*Texto del ejercicio*:
=-=-=-=-=

Con estos cambios, la ciudad «aparece como algo externo a los individuos a los que concierne», que se enfrentan a ella como un «hecho no familiar, extraordinario, extraño». Surgen dos visiones contrapuestas: la de quienes tratan de analizar la ciudad de forma objetiva (por ejemplo, la disciplina naciente de la sociología recurre a la estadística) y los que la entienden desde una visión política y polémica («surgen las metáforas del cáncer y la verruga»), entre los que encontramos los higiniestas, especialmente en Inglaterra, que perciben la ciudad como un lugar funesto y lleno de todos los males que debe ser erradicado. Pocos de entre ellos, sin embargo, salvo por ejemplo Engels, relacionan esta nueva clase social, con todos sus vicios, con la llegada de la industrialización, como «una nueva organización del espacio urbano, promovida por la revolución industrial y el desarrollo de la economía capitalista. No piensan que la desaparición de un orden urbano determinado implica la aparición de otro orden.»

Surgen así dos modelos de preurbanismo: el progresista y el culturalista.

El modelo progresista (Owen, Fourier, Richardson, Cabet, Proudhon) concibe el individuo como un tipo que puede ser abordado mediante un estudio científico de sus necesidades: «la ciencia y la técnica deben permitir resolver los problemas planteados por la relación de los hombres entre sí». Se trata de un pensamiento dominado por la idea de progreso y vinculado a las revoluciones tecnológicas. Se distingues las siguientes características:

  • En primer lugar, el espacio está abierto. Buscan lugares amplios, llenos de vegetación, donde se pueda respirar libremente.
  • En segundo lugar, «el espacio urbano se divide de acuerdo con un análisis de las funciones humanas. Una clasificación rigurosa instala en lugares distintos el hábitat, el trabajo, la cultura y los esparcimientos.»
  • Se da gran importancia a la impresión visual de los objetos construidos; «lógica y belleza coinciden».
  • Importancia de la vivienda y surgimiento de un modelo de vivienda estándar donde residir.

=-=-=-=-=

*Lista de actividades*:
• 1. Traduce al inglés esta oración del texto sobre el preurbanismo: «Surgen así dos modelos de preurbanismo: el progresista y el culturalista.»
• 2. Imprime el fragmento del texto sobre el preurbanismo que va de "El modelo progresista" a "pueda respirar libremente.", ambos incluidos.
• 3. Por favor, continúa el texto sobre el preurbanismo desde el punto en que se detiene.

(Elementos de un conjunto de datos)

=-=-=-=-=

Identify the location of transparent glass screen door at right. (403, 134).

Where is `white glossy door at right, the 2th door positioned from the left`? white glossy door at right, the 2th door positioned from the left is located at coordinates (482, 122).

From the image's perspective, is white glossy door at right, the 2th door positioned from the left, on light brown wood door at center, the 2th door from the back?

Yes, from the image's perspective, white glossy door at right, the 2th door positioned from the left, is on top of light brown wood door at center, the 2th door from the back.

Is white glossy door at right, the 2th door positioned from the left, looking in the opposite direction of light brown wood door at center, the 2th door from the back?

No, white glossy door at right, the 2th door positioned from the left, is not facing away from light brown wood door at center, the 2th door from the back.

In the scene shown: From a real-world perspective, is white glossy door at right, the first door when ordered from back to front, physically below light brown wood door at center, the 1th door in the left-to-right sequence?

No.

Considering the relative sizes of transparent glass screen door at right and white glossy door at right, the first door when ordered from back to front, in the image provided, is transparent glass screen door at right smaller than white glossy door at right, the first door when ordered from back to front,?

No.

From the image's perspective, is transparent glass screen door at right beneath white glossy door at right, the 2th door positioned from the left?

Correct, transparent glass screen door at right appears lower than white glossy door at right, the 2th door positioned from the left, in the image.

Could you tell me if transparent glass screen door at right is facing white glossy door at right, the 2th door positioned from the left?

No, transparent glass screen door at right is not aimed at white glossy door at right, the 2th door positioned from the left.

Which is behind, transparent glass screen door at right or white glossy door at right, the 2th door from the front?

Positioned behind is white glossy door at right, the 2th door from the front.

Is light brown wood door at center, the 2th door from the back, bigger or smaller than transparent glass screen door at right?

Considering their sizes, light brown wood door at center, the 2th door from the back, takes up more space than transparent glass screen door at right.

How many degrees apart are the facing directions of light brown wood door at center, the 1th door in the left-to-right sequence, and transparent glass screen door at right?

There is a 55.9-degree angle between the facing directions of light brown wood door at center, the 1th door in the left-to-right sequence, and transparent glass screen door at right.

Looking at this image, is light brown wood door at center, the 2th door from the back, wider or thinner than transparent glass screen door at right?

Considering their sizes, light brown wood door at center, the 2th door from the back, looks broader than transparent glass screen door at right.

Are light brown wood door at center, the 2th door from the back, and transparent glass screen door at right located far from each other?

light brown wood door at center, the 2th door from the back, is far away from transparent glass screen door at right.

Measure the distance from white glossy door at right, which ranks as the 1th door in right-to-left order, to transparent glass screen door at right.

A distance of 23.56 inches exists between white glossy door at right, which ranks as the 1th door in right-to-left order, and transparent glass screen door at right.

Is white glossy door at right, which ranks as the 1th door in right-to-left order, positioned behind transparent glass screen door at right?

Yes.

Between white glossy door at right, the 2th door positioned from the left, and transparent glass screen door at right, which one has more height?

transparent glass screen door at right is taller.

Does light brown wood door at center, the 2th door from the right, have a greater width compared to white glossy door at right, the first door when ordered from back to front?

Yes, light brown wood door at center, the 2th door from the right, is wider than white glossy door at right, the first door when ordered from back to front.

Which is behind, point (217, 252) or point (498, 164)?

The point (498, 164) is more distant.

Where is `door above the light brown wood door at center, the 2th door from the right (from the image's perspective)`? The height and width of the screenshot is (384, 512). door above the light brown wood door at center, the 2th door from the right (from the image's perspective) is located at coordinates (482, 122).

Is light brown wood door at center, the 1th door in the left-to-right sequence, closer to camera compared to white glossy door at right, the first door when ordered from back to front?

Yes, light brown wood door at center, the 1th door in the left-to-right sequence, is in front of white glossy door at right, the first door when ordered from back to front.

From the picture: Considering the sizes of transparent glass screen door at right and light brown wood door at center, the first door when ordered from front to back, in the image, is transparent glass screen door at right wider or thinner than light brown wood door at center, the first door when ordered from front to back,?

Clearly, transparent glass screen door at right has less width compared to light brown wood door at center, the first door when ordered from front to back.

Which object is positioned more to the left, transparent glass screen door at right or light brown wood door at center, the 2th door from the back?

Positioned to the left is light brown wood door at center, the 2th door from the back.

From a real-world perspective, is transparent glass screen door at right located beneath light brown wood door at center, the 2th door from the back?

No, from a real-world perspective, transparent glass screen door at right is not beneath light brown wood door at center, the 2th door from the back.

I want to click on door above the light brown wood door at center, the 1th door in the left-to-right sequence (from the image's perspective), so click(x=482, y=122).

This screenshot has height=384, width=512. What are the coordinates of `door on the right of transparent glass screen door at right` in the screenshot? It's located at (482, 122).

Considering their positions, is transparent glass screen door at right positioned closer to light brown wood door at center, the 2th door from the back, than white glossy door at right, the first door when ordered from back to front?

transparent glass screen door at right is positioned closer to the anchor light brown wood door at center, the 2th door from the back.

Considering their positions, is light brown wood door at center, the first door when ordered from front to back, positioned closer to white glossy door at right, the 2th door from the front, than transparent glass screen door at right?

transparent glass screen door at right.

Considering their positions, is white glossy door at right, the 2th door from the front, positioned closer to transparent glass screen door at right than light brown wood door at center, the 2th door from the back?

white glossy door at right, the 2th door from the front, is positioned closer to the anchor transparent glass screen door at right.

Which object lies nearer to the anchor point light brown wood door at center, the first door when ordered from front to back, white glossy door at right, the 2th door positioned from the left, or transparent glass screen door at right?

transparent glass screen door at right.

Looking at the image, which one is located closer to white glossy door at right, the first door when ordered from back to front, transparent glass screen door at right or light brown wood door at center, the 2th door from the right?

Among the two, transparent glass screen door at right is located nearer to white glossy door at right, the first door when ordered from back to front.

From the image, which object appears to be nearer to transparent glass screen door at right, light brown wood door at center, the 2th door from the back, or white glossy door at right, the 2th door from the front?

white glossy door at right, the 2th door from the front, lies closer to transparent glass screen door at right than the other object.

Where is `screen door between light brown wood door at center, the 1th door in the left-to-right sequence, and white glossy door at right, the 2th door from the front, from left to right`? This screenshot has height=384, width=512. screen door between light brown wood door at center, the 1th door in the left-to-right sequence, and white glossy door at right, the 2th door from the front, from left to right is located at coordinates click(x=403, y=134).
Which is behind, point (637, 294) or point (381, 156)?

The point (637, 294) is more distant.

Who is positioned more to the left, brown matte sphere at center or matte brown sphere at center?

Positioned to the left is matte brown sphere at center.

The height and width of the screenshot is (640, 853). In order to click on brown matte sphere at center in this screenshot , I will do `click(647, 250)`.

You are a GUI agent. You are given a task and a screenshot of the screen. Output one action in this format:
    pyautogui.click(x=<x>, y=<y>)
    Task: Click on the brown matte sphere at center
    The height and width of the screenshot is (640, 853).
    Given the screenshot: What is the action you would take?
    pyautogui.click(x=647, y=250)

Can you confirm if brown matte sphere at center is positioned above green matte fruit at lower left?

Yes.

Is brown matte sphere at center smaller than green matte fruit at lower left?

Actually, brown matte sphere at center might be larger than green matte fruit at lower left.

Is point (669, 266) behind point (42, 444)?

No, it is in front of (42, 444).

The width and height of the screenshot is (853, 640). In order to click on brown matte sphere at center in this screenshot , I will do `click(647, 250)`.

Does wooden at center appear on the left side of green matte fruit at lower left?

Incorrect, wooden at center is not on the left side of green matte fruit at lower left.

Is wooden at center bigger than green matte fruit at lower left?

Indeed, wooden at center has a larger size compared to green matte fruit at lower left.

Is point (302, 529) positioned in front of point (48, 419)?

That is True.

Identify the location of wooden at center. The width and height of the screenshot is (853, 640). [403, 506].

=-=-=-=-=

*Problemas resueltos*:
• 1. Thus two models of pre-urbanism emerge: the progressive and the culturalist.

• 2.
El modelo progresista (Owen, Fourier, Richardson, Cabet, Proudhon) concibe el individuo como un tipo que puede ser abordado mediante un estudio científico de sus necesidades: «la ciencia y la técnica deben permitir resolver los problemas planteados por la relación de los hombres entre sí». Se trata de un pensamiento dominado por la idea de progreso y vinculado a las revoluciones tecnológicas. Se distingues las siguientes características:

  • En primer lugar, el espacio está abierto. Buscan lugares amplios, llenos de vegetación, donde se pueda respirar libremente.

• 3.
El modelo culturalista (Ruskin, Morris) se centra, no en el individuo, sino en el grupo. «El individuo no es una unidad intercambiable como en el modelo progresista; por sus particularidades y por su propia originalidad, cada miembro de la comunidad constituye por el contrario un elemento insubstituible». Este modelo surge de la ciudad orgánica que existía antes de la industrial y que estaba desapareciendo, por lo que su origen es claramente nostálgico. Buscan una vía democrática basada en la comunidad, y el industrialismo se percibe como algo a controlar para que no perturbe el bienestar del individuo. A menudo, este modelo cae en el malthusianismo, el control del número de la población; en un intento, tal vez, de detener la historia.

Existen aún otras dos vías. Por un lado, la «crítica sin modelo de Engels y Marx«, para los cuales la ciudad es «el lugar de la historia», epítome del desarrollo de la burguesía y lugar de nacimiento del proletariado industrial, el encargado de llevar a cabo la revolución socialista. El orden actual debe ser erradicado; sin embargo, pese a esta denuncia, Marx y Engels no proponen un nuevo modelo que lo deba substituir. Por ejemplo, en su análisis La condición de la clase obrera en Inglaterra denuncia las condiciones pésimas en que viven, pero no plantea una alternativa a cómo debería organizarse la situación.

Por otro lado, existe un antiurbanismo americano representado por Jefferson, Emerson, Thoreau, Henry Adam y Henry James, entre otros, «donde la época heroica de los pioneros está unida a la imagen de una naturaleza virgen». Cada uno de ellos anhela, a su modo, «la restauración de una especie de estado rural que suponen, con ciertas reservas, compatible con el desarrollo económico de la sociedad industrial y que permite por sí solo asegurar la libertad, el florecimiento de la personalidad e, incluso, la verdadera sociabilidad».

El paso del preurabanismo al urbanismo se da cuando ya existen especialistas en la materia, generalmente arquitectos. Si el preurbanismo «estaba vinculado a una serie de ideas políticas, el urbanismo aparece despolitizado«. Además, ya no se trata de una visión teórica sino que sus ideas son aplicadas a la realidad, pese a encontrarse a menudo con la oposición, bien de una condiciones económicas desfavorables, bien con las «todopoderosas estructuras económicas y administrativas heredadas del siglo XIX».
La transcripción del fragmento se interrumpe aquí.